Par une soirée pluvieuse de janvier 2007, les deux hommes, qui ne se connaissent pas, participent au gala Excellence La Presse/Radio-Canada où ils seront tous deux honorés. Lemire va saluer Champagne et lui parle d'une idée de spectacle sur l'environnement. Le projet prend forme au fil de rencontres subséquentes. L'été venu, Champagne s'isole pendant quelques mois et accouche d'un texte à partir de leurs idées et d'un scénario de film de Lemire.

«J'ai eu une aventure de création extraordinaire avec les Beatles (le spectacle LOVE du Cirque du Soleil), avec des moyens énormes et un thème et une matière poétique exceptionnelles, raconte Champagne. Je me suis exilé à Las Vegas pendant plusieurs mois, sans ma famille, pour créer ce show-là. En parallèle, Jean vivait une autre sorte de voyage extrême, d'exil (sur le Sedna IV, dans l'Antarctique). J'étais mandaté par George Harrison et Guy Laliberté pour faire renaître l'esprit du Peace and Love, j'étais fier d'être l'apôtre de cette utopie, mais je vivais cette expérience à Las Vegas, qui est une catastrophe écologique. Chaque matin, je voyais le nuage orange dans lequel j'allais travailler. Je ne suis pas un écologiste, je ne suis pas un militant de l'environnement, mais je vivais difficilement ce paradoxe-là.»

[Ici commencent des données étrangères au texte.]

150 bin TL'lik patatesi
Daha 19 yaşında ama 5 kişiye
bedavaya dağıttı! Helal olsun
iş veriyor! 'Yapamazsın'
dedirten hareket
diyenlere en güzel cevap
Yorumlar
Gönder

Rentré au Québec, Champagne a passé un été à planter des arbres, pour sortir «du factice, de la gloriole». C'est à ce moment précis qu'il s'est rendu compte que le film L'homme qui plantait des arbres de Frédéric Back l'avait marqué plus qu'il ne le croyait. «Quand on s'est mis à rêver, Jean et moi, de ce que pourrait être le show, je lui ai dit que je voudrais qu'il ait le même effet sur le spectateur que ce film a eu sur moi.»

Le soldat jardinier

Paradis perdu met en scène un soldat errant, le dernier homme sur Terre, qui s'apprête à mourir. Une voix lui demande ce qu'il ferait s'il avait le pouvoir de tout faire renaître. Dès lors, le public entre littéralement dans le dernier rêve d'un homme sur Terre.

«Les gens vont être heurtés, provoqués, ils vont vivre une fin du monde, dit Champagne. Quand ça renaît, il faut aussi que ça soit fort, sinon on a un problème.»

«On est tous soldats et on est tous jardiniers, ajoute Lemire. On peut vouloir parler de la cause environnementale, mais comment l'amener? C'est un peu usé. Je suis un peu coupable parce que j'en ai parlé beaucoup, ça coule maintenant sur le dos des gens.»

Lemire a donc beaucoup insisté sur la facture visuelle du spectacle. Les deux créateurs ont recruté le maître scénographe Michel Crête et sont tombés sur un petit génie de la vidéo, Olivier Goulet, qui leur offre des possibilités qu'ils ne soupçonnaient pas pour meubler leurs trois écrans.

«Je ne veux pas prétendre que notre truc est super original, mais on va proposer quelque chose d'unique dans ce spectacle au carrefour de toutes sortes de genres (musique, théâtre, danse, vidéo), qui va avoir son identité visuelle propre, dit Champagne. On ne prétend pas non plus qu'on va changer le monde. J'ai vu tous les documentaires qui se sont penchés sur l'environnement depuis 10 ans, et je pense que notre contribution est originale, elle a sa place.»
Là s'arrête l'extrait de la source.